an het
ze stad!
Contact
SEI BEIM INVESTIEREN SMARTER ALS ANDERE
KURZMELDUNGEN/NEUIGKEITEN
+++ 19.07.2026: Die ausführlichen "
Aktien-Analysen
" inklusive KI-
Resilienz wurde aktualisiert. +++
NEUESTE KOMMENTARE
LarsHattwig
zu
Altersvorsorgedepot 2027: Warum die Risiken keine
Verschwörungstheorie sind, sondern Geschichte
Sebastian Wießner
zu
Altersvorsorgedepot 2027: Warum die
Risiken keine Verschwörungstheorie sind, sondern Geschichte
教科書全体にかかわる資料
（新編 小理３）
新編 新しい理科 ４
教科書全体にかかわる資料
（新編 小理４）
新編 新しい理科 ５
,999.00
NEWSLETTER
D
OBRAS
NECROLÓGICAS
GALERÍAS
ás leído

__________________________________________________

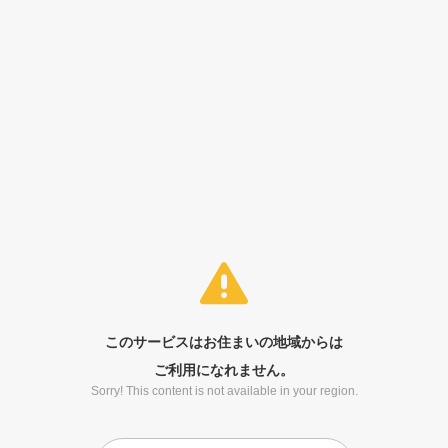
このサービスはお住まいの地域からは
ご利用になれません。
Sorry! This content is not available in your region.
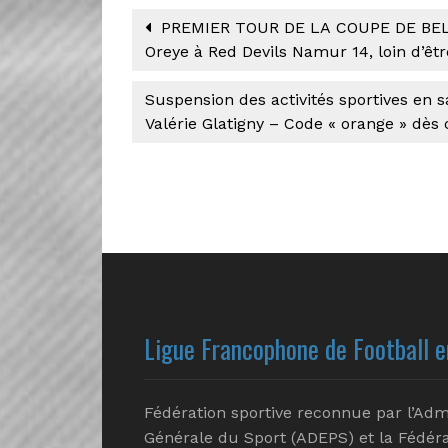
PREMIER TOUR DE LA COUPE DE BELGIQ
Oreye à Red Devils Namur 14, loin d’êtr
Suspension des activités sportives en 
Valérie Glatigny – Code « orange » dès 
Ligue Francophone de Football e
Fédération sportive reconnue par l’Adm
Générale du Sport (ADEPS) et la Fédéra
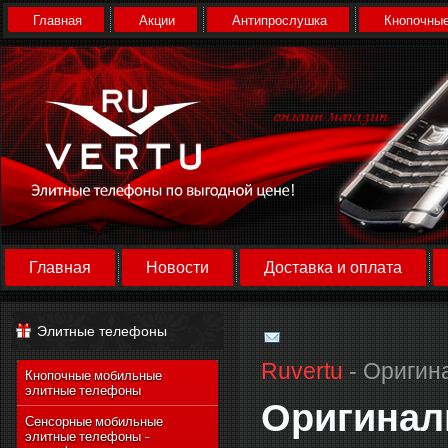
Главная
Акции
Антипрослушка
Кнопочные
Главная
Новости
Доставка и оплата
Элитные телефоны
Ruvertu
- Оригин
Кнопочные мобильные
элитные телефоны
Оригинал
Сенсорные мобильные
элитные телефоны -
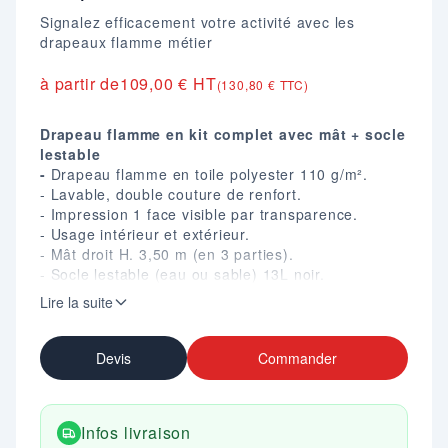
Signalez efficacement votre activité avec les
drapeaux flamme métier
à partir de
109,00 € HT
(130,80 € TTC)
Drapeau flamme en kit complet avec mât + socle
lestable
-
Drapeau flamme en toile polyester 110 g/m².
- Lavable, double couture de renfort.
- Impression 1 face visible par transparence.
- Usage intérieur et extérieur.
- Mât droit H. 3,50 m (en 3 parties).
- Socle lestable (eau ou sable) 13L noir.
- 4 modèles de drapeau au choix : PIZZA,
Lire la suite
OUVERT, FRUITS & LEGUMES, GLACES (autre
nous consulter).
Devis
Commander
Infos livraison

__________________________________________________

Find the line with "- 4 modèles" in the material above. Reproduce it and each line after it up to and including the line with "Infos livraison".

- 4 modèles de drapeau au choix : PIZZA,
Lire la suite
OUVERT, FRUITS & LEGUMES, GLACES (autre
nous consulter).
Devis
Commander
Infos livraison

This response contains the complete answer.